REQUIRED WORK:
In the forum thread below about the letter division puzzle, what multiplication does sa-ri-ga-ma offer as one solution?

JMO / UK = OK ( what are the numbers)
• March 24th 2010, 04:56 AM
sa-ri-ga-ma
Quote:

Originally Posted by nazz
How many different solutions are there to this division? different letters stand for different digits and no number begins with zero.

JMO / UK = OK ( what are the numbers)

One solution.
JMO = OK*UK
K cannot be one, because K^2 = 1 = O,. repetition is not allowed.
Let K = 2. Then O = 4
So 42* U2 = JMO.
Product is three digits. U cannot be 3,neither 2. So try one
So 42*12 = 504.
Try other combination, if possible.
• March 24th 2010, 06:24 AM
Grandad
Hello nazz
Quote:

Originally Posted by nazz
How many different solutions are there to this division? different letters stand for different digits and no number begins with zero.

JMO / UK = OK ( what are the numbers)

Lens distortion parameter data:
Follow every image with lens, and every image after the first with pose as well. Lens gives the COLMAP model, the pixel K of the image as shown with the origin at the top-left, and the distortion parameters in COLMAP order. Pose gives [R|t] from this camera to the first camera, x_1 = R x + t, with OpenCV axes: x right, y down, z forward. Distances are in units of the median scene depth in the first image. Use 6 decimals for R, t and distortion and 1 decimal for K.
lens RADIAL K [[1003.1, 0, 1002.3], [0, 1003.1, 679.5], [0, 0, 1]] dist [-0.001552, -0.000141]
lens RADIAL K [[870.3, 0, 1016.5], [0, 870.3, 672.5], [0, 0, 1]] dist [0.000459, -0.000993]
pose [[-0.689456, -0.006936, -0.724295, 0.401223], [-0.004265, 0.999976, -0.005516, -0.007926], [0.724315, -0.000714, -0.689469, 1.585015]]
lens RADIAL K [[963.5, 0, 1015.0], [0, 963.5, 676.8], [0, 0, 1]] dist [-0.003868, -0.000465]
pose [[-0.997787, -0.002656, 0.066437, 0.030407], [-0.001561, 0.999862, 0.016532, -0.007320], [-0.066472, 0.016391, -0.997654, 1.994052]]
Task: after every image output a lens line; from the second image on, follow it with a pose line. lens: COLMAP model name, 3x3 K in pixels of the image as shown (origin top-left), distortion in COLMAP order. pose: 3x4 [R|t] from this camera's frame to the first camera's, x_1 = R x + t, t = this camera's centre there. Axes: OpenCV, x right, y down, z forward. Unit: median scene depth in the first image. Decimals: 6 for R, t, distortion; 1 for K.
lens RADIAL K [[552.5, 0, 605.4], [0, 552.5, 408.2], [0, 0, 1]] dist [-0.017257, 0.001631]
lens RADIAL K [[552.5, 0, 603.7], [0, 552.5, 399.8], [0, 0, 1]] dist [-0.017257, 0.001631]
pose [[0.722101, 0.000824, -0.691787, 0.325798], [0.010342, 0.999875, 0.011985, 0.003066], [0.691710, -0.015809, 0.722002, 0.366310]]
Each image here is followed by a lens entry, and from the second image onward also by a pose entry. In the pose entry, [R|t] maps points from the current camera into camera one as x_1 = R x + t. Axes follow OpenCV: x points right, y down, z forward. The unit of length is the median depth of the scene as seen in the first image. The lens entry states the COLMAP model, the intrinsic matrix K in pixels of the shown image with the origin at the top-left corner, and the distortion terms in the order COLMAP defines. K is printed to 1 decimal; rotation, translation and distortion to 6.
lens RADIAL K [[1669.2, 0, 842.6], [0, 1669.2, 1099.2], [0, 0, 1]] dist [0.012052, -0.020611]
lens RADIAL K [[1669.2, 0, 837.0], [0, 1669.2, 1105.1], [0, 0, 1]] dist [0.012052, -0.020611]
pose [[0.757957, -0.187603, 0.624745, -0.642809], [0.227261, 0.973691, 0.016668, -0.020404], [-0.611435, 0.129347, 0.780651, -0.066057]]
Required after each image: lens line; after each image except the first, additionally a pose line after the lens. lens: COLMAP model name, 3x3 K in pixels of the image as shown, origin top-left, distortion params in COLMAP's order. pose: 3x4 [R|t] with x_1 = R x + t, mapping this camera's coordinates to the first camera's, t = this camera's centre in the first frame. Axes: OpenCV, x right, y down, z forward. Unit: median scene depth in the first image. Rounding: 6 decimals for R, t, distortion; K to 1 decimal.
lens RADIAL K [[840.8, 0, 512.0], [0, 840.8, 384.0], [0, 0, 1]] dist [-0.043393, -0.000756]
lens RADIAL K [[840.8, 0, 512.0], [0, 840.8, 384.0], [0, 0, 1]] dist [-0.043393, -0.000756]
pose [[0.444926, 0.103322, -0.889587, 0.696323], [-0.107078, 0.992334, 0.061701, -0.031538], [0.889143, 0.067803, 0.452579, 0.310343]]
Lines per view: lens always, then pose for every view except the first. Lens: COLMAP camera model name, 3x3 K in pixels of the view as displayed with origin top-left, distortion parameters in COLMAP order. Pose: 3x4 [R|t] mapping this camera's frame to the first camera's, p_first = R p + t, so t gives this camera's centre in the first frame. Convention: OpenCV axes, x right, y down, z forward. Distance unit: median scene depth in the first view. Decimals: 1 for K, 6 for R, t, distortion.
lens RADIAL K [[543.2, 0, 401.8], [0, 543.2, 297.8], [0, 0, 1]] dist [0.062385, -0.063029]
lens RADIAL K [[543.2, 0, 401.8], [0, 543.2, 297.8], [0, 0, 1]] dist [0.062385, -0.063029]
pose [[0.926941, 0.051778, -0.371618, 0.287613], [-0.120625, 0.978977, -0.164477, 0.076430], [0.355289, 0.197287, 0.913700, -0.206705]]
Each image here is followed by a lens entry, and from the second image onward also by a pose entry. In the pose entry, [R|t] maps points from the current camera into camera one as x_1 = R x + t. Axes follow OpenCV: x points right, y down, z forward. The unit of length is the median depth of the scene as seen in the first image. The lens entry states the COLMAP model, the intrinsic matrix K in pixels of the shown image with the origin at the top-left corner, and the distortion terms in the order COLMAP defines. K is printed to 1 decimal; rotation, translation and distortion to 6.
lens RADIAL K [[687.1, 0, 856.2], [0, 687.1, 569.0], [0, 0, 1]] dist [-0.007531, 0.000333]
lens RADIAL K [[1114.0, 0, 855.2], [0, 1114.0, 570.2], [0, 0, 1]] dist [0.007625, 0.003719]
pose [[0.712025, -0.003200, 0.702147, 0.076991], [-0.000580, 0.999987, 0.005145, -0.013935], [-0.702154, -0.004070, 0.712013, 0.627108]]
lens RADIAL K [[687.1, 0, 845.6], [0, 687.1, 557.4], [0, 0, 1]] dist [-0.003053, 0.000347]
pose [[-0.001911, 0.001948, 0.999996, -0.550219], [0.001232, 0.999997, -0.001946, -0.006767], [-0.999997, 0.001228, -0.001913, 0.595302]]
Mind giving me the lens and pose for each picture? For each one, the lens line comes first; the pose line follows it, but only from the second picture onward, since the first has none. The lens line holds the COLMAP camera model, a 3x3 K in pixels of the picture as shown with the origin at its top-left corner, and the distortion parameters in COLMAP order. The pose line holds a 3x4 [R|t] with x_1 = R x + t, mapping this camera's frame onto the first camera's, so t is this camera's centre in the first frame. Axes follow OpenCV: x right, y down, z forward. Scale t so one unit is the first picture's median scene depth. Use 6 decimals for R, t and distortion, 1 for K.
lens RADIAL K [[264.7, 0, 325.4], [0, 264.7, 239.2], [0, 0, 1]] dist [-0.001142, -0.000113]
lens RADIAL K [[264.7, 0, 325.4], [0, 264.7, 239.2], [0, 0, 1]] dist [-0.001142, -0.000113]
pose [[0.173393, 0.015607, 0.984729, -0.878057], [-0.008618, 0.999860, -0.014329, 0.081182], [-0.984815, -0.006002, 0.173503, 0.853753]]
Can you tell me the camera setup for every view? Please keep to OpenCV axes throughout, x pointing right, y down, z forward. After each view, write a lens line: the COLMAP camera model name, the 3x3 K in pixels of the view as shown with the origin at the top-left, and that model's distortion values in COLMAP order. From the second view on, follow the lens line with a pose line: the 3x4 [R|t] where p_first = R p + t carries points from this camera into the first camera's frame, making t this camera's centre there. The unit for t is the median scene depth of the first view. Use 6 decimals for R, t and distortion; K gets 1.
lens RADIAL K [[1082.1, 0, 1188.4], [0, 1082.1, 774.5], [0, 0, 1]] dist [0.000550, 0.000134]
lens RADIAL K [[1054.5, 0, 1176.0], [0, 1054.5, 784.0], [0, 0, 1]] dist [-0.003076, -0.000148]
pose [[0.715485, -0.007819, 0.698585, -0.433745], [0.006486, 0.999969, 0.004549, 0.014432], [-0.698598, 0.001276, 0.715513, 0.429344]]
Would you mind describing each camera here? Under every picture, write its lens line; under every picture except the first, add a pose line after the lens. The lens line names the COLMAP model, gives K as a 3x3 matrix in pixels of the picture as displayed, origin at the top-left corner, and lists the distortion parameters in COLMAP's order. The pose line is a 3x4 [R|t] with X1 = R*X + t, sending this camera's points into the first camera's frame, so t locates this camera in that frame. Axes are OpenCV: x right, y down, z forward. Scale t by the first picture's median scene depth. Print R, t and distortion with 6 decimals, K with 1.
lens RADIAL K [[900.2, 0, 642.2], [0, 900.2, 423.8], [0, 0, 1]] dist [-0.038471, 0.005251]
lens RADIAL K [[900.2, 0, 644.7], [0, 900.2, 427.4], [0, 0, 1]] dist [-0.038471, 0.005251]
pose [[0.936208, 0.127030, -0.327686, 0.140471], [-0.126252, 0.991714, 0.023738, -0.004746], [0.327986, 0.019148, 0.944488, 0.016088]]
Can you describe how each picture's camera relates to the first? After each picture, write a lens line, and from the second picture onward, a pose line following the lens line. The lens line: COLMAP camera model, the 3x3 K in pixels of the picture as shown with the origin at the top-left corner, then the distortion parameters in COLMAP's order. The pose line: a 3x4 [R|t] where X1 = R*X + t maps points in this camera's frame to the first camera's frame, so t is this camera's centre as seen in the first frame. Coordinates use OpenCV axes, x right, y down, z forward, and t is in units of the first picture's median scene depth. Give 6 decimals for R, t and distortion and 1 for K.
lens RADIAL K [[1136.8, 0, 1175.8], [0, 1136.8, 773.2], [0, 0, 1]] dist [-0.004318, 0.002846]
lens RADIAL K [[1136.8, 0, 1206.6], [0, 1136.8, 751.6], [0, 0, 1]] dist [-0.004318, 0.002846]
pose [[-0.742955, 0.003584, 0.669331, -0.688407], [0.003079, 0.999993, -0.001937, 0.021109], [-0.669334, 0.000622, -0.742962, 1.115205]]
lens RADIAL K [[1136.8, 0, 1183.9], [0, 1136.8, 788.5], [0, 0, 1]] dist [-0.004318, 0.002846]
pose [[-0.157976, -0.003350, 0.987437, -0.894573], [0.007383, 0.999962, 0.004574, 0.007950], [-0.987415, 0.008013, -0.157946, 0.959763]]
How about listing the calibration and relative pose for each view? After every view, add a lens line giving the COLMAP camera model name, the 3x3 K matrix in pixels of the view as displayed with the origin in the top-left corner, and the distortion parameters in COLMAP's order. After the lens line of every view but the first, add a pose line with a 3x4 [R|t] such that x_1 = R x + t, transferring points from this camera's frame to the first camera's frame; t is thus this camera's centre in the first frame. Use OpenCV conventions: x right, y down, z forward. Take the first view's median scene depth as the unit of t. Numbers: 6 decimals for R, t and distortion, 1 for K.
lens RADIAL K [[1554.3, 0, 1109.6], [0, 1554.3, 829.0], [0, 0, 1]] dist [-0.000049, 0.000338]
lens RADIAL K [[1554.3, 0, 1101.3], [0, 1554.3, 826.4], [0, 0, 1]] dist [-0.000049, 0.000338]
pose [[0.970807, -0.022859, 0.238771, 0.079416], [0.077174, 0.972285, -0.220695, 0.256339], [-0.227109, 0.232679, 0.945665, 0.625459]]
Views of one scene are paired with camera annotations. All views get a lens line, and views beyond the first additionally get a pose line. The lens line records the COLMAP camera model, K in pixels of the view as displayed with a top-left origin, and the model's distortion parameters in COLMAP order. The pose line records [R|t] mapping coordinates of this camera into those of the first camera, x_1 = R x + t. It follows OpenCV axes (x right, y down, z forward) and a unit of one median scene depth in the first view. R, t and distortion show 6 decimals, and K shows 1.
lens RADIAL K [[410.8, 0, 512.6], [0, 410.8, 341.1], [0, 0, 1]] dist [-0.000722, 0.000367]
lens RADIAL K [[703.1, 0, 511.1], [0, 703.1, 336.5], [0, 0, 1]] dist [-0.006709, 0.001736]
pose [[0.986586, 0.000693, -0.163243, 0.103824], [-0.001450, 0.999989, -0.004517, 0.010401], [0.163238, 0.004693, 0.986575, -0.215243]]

ANSWER:
42*12 = 504